Desde que Bob Dylan anunciara que los tiempos están cambiando han pasado muchos años, pero los tiempos no dejan de cambiar. Sobre todo para los periodistas. El ayer es tan lejano que se borra, y el anteayer la prehistoria. Y no solo porque la actualidad nos vaya marcando los tiempos, sino porque la propia profesión se ha metido en una espiral de cambios a los que no se le ven los límites. Bueno, a veces sí, porque ahora para los periodistas deportivos, el límite son 90 segundos. Es el signo de los nuevos tiempos.

Aquellos que de niños jugaban a narrar partidos escondidos en sus cuartos y sus fantasías, o los que contaban cosas con el mismo énfasis que veían en la tele o escuchaban en la radio, es posible que ya hayan despertado del sueño para descubrir que la realidad que hoy imponen empresas, autoridades e intermediarios es muy diferente.

Los que soñaron con hacer crónicas televisivas del fútbol ya saben que ahora no pasarán de un telegrama. Ya no hay polémicas, jugadas brillantes o planos de recursos. Solo goles que sintetizar en minuto y medio. O sea, que deben cambiar el chip. La Liga española (salvo la exclusividad de TVE) ha echado el candado y a los periodistas solo nos queda poner mala cara, tragarnos el enfado y asumir la nueva situación. La LFP ha hecho realidad su vieja amenaza, y amparándose en lejanas directivas comunitarias, ha decretado que 20 partidos se pueden resumir en 90 segundos. Hubiese sido necesario que nos explicaran cómo hacerlo.
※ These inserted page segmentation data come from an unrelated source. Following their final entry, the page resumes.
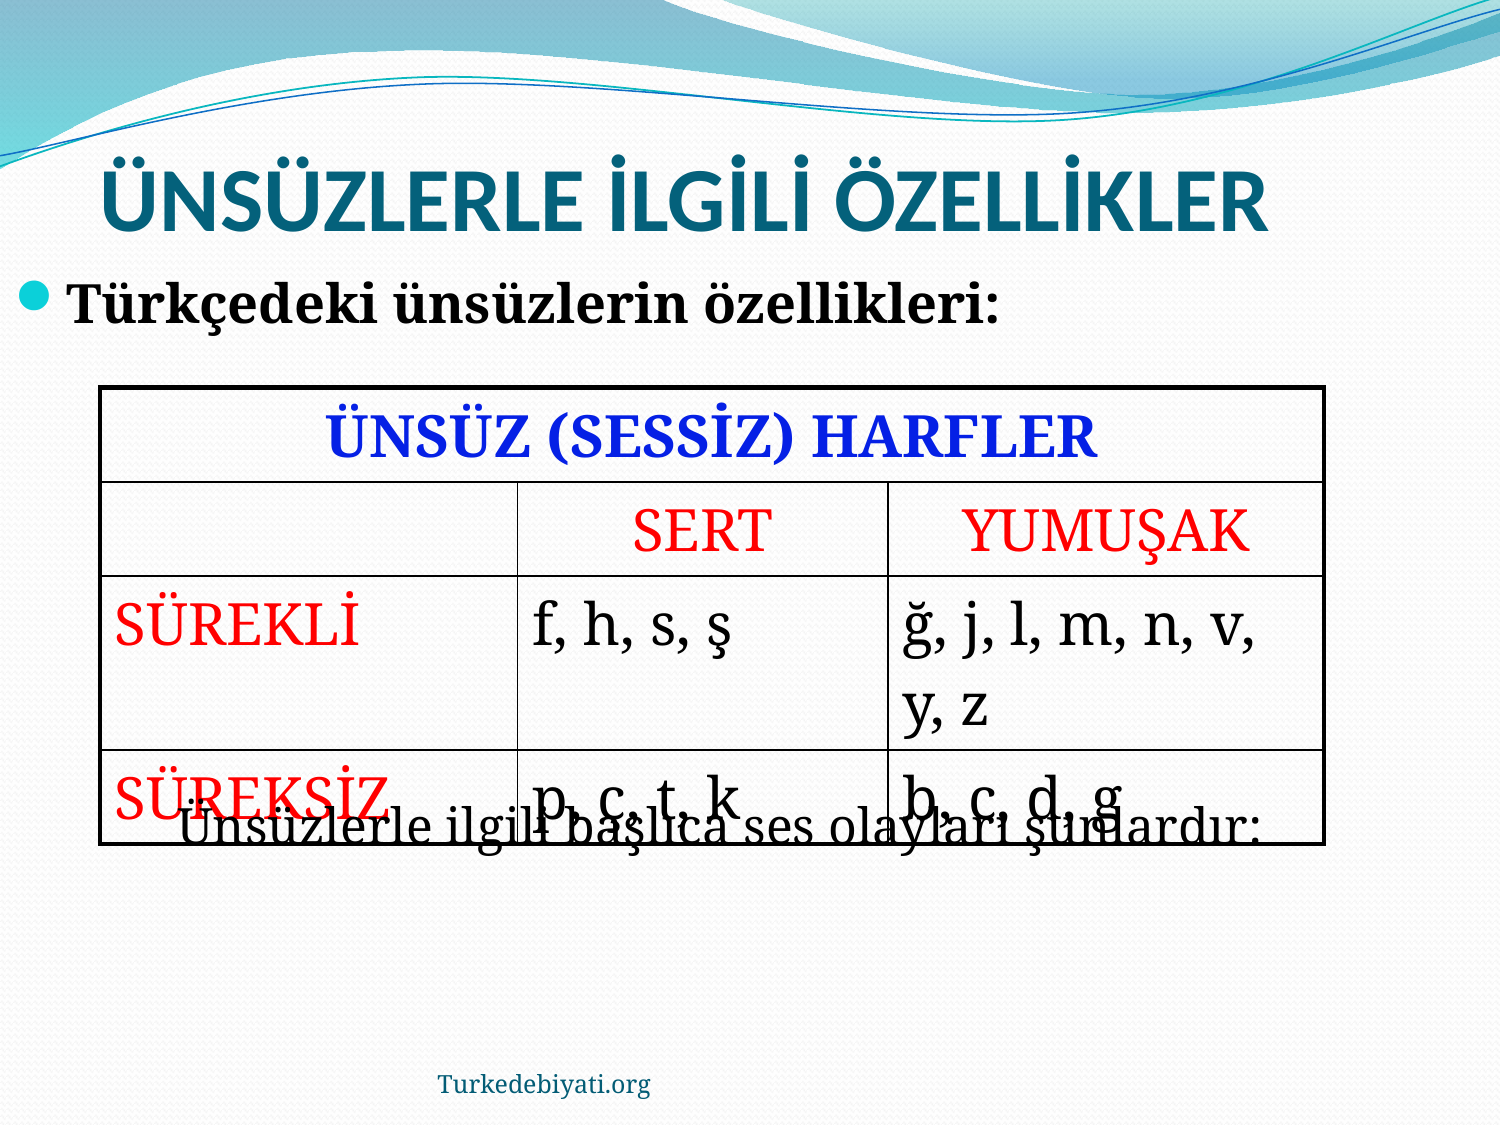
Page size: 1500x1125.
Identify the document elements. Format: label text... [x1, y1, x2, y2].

list Türkçedeki ünsüzlerin özellikleri: [0, 262, 1350, 1005]
footer Turkedebiyati.org [437, 1042, 988, 1103]
text_box Ünsüzlerle ilgili başlıca ses olayları şunlardır: [162, 787, 1350, 863]
title ÜNSÜZLERLE İLGİLİ ÖZELLİKLER [99, 62, 1450, 250]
Las empresas están que trinan, y aunque algunas amenazan con irse a los tribunales, tampoco queda muy claro que obtengan algo. Aquello del derecho a la información fue una hermosa cantinela que nos enseñaron en la Universidad, pero que quedó destrozada cuando el deporte se hizo negocio. Los que empiezan en esta profesión deben saber que se acabaron los resúmenes, las repeticiones a cámara lenta, los musicales épicos y los primeros planos. No queda más remedio que contar las cosas de otro modo. Y aunque la televisión sean imágenes, hacerlo sin imágenes. 

Es cierto que la batalla que ahora se ha desatado en España ya se libró en otros lugares. La televisión norteamericana sabe hace tiempo que en cuestiones deportivas hay lo que hay. Y buscó sus fórmulas. La CNN lo suplió con fotos espectaculares y gráficos animados, sin que su audiencia se viera afectada en absoluto. Pero el público español está habituado a otras cosas porque durante años se acostumbró a ver los goles y las mejores jugadas en todas las cadenas y en cualquier momento. Ahora nos han cambiado las leyes y se acabó el alimento. Como nos han pillado con el pié cambiado no hay más remedio que reinventarse.

Los jóvenes periodistas ya sabían que una imagen vale más que mil palabras. Ahora deben aprender a meter mil imágenes en 90 segundos.